O território importa

O território importa

via UOL EDUCAÇÃO

Em um ano em que teremos eleições municipais, a discussão sobre os territórios ganha importância fundamental. Afinal, como são escolhidas as regiões para a implementação dos investimentos públicos? Quais critérios são adotados? Por que políticas públicas universais não impactam da mesma forma os diferentes territórios? Por que os alunos de escolas localizadas em espaços de alta vulnerabilidade social têm menores índices de aprendizagem? Enfim, são inúmeras as questões que podemos e devemos fazer aos candidatos.

Buscando contribuir com esse debate, a Fundação Tide Setubal, em parceria com a Folha de S. Paulo, realiza hoje o Seminário Internacional: Cidades e Territórios: encontros e fronteiras na busca de equidade. Como já nos dizia o geógrafo brasileiro Milton Santos, o território é o lugar de pertencimento, onde acontecem experiências reais e concretas nas relações nas quais estamos imersos. Os locais em que vivemos englobam uma complexa e dinâmica teia de relações econômicas, sociais, culturais e ambientais.

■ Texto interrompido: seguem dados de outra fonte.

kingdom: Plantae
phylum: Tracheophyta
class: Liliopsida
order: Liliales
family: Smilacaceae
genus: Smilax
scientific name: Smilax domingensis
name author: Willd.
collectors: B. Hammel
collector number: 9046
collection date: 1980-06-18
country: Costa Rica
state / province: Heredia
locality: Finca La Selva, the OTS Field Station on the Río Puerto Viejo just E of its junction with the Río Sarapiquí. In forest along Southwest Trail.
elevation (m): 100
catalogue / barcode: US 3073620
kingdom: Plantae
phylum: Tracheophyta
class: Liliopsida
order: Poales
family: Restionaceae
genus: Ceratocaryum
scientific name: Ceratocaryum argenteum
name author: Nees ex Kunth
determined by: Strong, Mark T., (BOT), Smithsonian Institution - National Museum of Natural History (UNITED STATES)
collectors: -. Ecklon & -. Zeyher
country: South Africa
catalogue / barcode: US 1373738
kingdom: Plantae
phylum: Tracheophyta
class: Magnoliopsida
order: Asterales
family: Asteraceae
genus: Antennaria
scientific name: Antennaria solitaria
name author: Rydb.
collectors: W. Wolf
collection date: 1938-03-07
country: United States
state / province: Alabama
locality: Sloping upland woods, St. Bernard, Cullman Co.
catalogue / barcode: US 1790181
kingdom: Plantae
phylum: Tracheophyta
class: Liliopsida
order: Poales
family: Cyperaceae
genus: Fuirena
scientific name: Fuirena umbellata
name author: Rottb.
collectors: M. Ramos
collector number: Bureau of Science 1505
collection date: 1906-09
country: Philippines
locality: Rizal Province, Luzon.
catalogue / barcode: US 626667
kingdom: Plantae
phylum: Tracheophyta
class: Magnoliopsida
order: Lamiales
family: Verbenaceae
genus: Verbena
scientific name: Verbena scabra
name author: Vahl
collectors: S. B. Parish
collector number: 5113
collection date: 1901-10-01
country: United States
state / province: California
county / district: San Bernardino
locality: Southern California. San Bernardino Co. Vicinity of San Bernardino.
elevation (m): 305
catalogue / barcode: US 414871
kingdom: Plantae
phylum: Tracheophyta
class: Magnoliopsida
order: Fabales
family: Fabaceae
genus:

O território é nosso local de moradia ou de trabalho, onde temos diversos problemas para se demandar dos responsáveis. Ao mesmo tempo, é o lugar de encontrarmos muitas potências. Nele tudo se junta, e vemos o reflexo das políticas decididas em nível nacional ou regional. Por exemplo, os investimentos em educação feitos pelo poder público refletem diretamente na qualidade e estrutura das escolas públicas de nosso bairro. Por isso, deveríamos acompanhar como tais políticas são implementadas, quais os resultados alcançados, quem são os vereadores da região, etc.

 

As manifestações nas ruas que ocorreram em todo país desde 2013 têm nos ensinado que, enquanto sociedade, temos um papel de participar, acompanhar e reivindicar por melhores condições de vida. Somos também corresponsáveis pelas políticas e rumos do país e especialmente das cidades onde moramos.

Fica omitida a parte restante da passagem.